ラーメンハゲという名言製造機
みなさんは、「ラーメンハゲ」のことをご存知でしょうか?
「ラーメンハゲ」は、『ビッグコミックスペリオール』で現在連載中の『らーめん再遊記』という料理漫画の主人公です。
本名は芹沢達也で、もともと、前シリーズの『ラーメン発見伝』では主人公の敵役だったのですが、そのあまりに濃いキャラクター性が「ラーメンハゲ」としてネット民に愛され、ついに最新作では主役まで上り詰めています。
このラーメンハゲが登場する一連のシリーズは、グルメ漫画というよりはラーメンという飲食ビジネス自体を描いています。さらに言えば、この漫画ではラーメンというものを、「自らの魂をこめたモノづくりと、顧客に価値を届けるビジネスという両面の性格を持ったもの」として捉えており、そこに登場人物たちがどう折り合いをつけていくかが物語のテーマとなっています。
その困難にもっとも真摯に立ち向かった男が芹沢達也ことラーメンハゲで、その戦いから培った哲学から、彼は物語のなかで数々の名言を放ちます。とくに、ITのサービスをつくっている私のような人間にとって、このラーメンハゲの本質をついたは発言はいずれもめちゃくちゃ心に刺さり、自分がビジネスやプロダクトづくりをしていくうえでも肝に銘じておきたいと感じたものが数多くあります。
したがって、今回はエンジニア/デザイナー/PdMなどプロダクトづくりに関わるすべての人に刺さる芹沢達也ことラーメンハゲの金言の数々を紹介していきたいと思います。
いいものなら売れるというナイーブな考え方は捨てろ
『ラーメン才遊記』9巻、第88話「濃口ラーメン・解!!」より
ラーメンハゲの経営するラーメン店が、他店にメニューをパクられたうえに安い価格で提供されたことで、顧客が奪われはじめ窮地に立たされます。そのときに、「味はうちのほうが上だから勝てる」と言う社員に対して、その危機感のなさを指摘する発言です。
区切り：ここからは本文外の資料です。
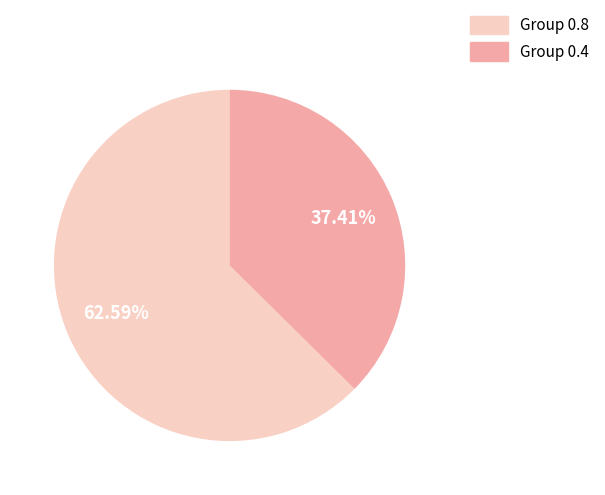

Does any single category account for the majority?

Yes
この発言の前に「あらゆる商品の価値は、品質、サービス、コストパフォマンス、ブランド・・・といった多様な要素の総和で決まる。」という補足があり、まさしくソフトウェアの顧客の購買理由と同様です。単に自分たちが便利と思う機能をつくるのではなく、自分たちのライバルと比較したうえでの強みを正確に捉え、顧客にとってその強みをより享受できるような機能を開発していく必要があります。
お客様は神様などではありません
『ラーメン才遊記』10巻、第82話「ダメ店主更生プラン」より
クレーマー気質の客ばかりが常連になって困っているラーメン店の店主に対して、ラーメンハゲが一発で解決方法を示した発言です。
また、このあと彼がアドバイスしたことは「店の価値観を貫かない限り、顧客を選ぶことはできない」というものです。プロダクトづくりにおいても、プロダクトで提供する価値観を明確にしておくことがもっとも大事で、それがぶれてしまうとプロダクトとユーザーの関係性が対等にならず、ただただ顧客のクレームに応え続ける開発をつづけることになります。
情報を食ってるんだ!
「ラーメンハゲといったこれ」というくらい有名な発言です。
純粋な味のみのクオリティアップを追求するラーメンマニアの主人公に対し、ラーメンビジネスのプロとしてこうフィードバックしました。ラーメン店に行くとメニューの案内に「○○産の最高級な素材を使用した〜」的なうんちくが書いてありますが、ほとんどの客は味についてわからなくても、そのうんちくを見ることで「おいしいラーメンだ」と錯覚して満足するという話です。
プロダクトづくりにおいても、便利な機能をつくること以上に、「便利だ」とユーザーに錯覚させることが非常に大事です。便利さを感じやすくするUIUXの提供はもちろん、例えば「こう便利になりました」といったリリースノートも、実はユーザーの満足度を高めるうえで大事だったりします。
ラーメン(プロダクト)を提供する際には、ラーメン(機能)をつくって食べてもらう(使ってもらう)だけでなく、ユーザーとラーメン(プロダクト)を通じてコミュニケーションするという視点で設計することがとても大事です。
おわりに
他にもラーメンハゲから学べることは数多くあるので、ぜひ『ラーメン発見伝』全26巻、『ラーメン才遊記』全11巻、『らーめん再遊記』4巻(2021年末時点)を読んでください!
とくに『ラーメン才遊記』の最終話では、ラーメンハゲが「自らの魂をこめたモノづくりと、顧客に価値を届けるビジネスという両面の性格を持ったもの」であるラーメンとは何かに1つの解を示していて、その内容はプロダクトづくりに関わってる人は涙を禁じえないものになっています。